State-funded care for older people should be paid for via a new social insurance scheme – dubbed the Later Life Care Fund – according to an independent think tank
Adult social care funding should be separated into two pots for working age adults and those in later-life - and be paid for via distinct models, an independent think tank has said.
State funded care for people in later life - defined as those at retirement age or older – should be funded via new social insurance scheme where ‘individuals contribute to a pooled, privately-managed and invested Later Life Care Fund,’ Re:State said in a report published today.
The scheme would be mandatory for people aged 34 and above to ‘contribute 1.8 per cent of their pre-tax income (above a minimum income threshold of £6,240, the lower earnings threshold for pensions auto-enrolment) to the national level Fund, every year until they retire,’ the report said.
It adds that the fund ‘would be invested over time, with an explicit mandate to maximise returns, then used to fund state-funded later-life social care for the contributing cohort’.
People of retirement age or older would receive state-funded social if they passed a local authority needs assessments based on ‘national standards’ and ‘has met the contributory requirements during their working life,’ the report adds.
The report authors’ - Alice Semark and Dr Simon Kaye - call for a new ‘social insurance’ model comes as the Independent Casey Commission on Social Care works towards making recommendations to underpin delivery of the government's National Care Service manifesto commitment.
They say the new model is ‘desperately’ needed as the ‘adult social care system is on the brink of collapse’, and the current funding system is ‘failing’ at ‘every point in the system, and for many involved.’
They write: ‘It is no secret that England’s adult social care system is in crisis.
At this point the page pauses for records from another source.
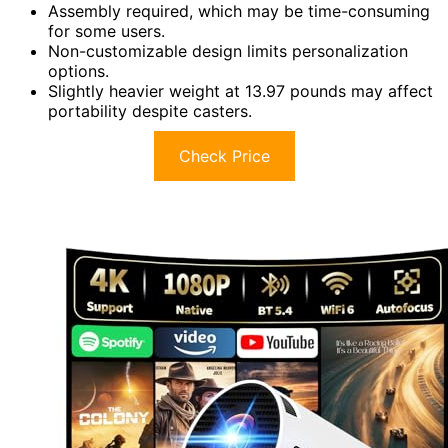
Assembly required, which may be time-consuming
for some users.
Non-customizable design limits personalization
options.
Slightly heavier weight at 13.97 pounds may affect
portability despite casters.
Check Price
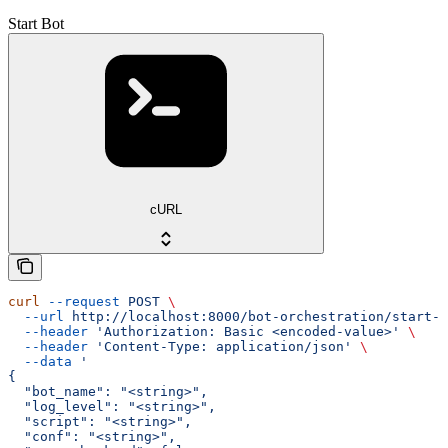
Start Bot
cURL
curl
 --request
 POST
 \
  --url
 http://localhost:8000/bot-orchestration/start-b
  --header
 'Authorization: Basic <encoded-value>'
 \
  --header
 'Content-Type: application/json'
 \
  --data
 '
{
  "bot_name": "<string>",
  "log_level": "<string>",
  "script": "<string>",
  "conf": "<string>",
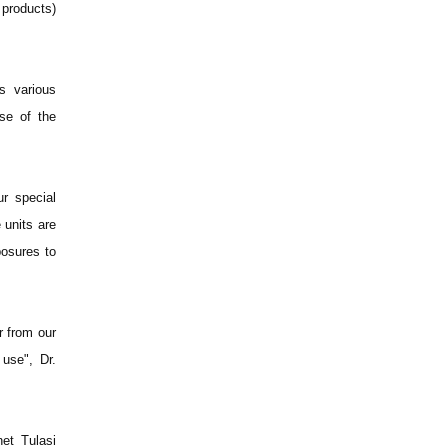
products)
s various
use of the
ur special
 units are
posures to
r from our
 use", Dr.
et Tulasi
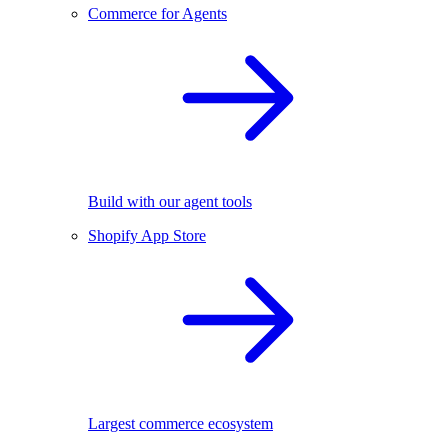
Commerce for Agents
Build with our agent tools
Shopify App Store
Largest commerce ecosystem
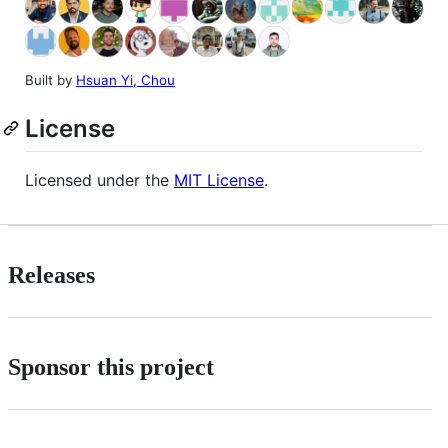
Built by
Hsuan Yi, Chou
License
Licensed under the
MIT License
.
Releases
Sponsor this project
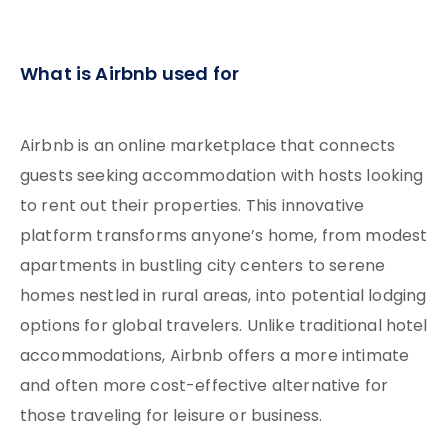
What is Airbnb used for
Airbnb is an online marketplace that connects
guests seeking accommodation with hosts looking
to rent out their properties. This innovative
platform transforms anyone’s home, from modest
apartments in bustling city centers to serene
homes nestled in rural areas, into potential lodging
options for global travelers. Unlike traditional hotel
accommodations, Airbnb offers a more intimate
and often more cost-effective alternative for
those traveling for leisure or business.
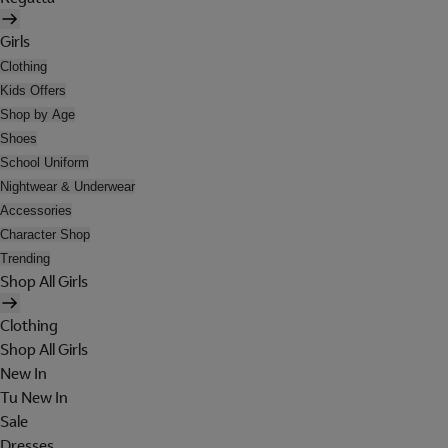
Girls
Clothing
Kids Offers
Shop by Age
Shoes
School Uniform
Nightwear & Underwear
Accessories
Character Shop
Trending
Shop All Girls
Clothing
Shop All Girls
New In
Tu New In
Sale
Dresses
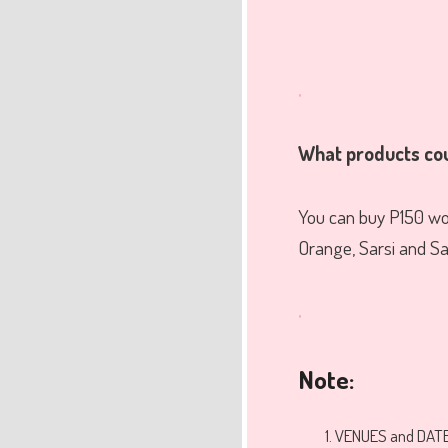
.
What products co
You can buy P150 wor
Orange, Sarsi and Sars
.
Note:
VENUES and DATE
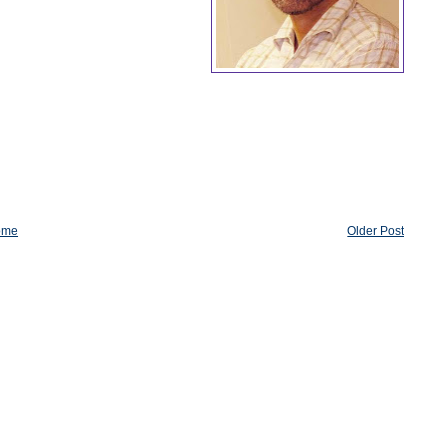
ome
Older Post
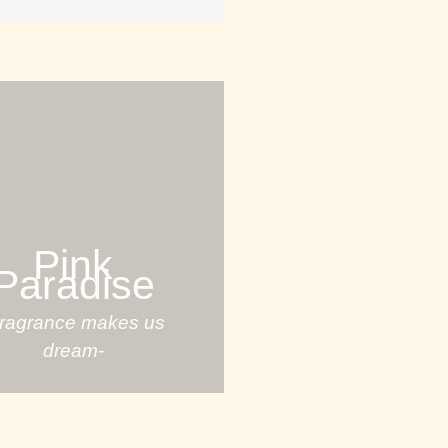
Pink
Paradise
Fragrance makes us
dream-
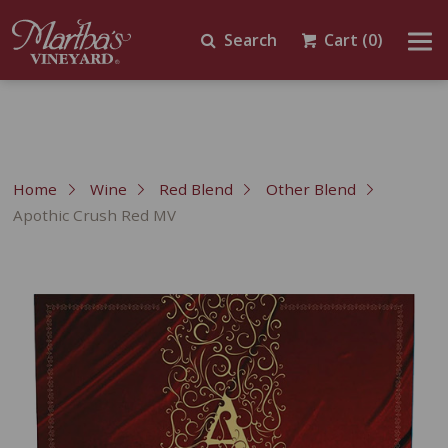
Search
Cart
(0)
Home
Wine
Red Blend
Other Blend
Apothic Crush Red MV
Chronic underfunding, regional disparities, and distributive unfairness plague the system, undermining the accessibility and quality of care services.
‘This crisis is only accelerating in the face of an ageing population and the growing cost of delivering care. Given such enormous complexity, this is a model in need of foundational transformation, not the tweaking of past decades,’ they add.
Commenting on the report, the Social Care Institute for Excellence policy, research, and partnerships director, Deborah Rozansky, who was also interviewed for the report, said it is is a “valuable starting point” and called for the Casey Commission to "fully evaluate all funding options, and embed its findings in a broader, robust plan for change”.
“It is an inescapable truth that we need an open and honest conversation about how we fund our adult social care system. Local authority budgets have not kept pace with demand, and every year, more people are forced to self-fund their care because they are excluded from local authority support. This leaves many without the care and support they need and deserve,” she added.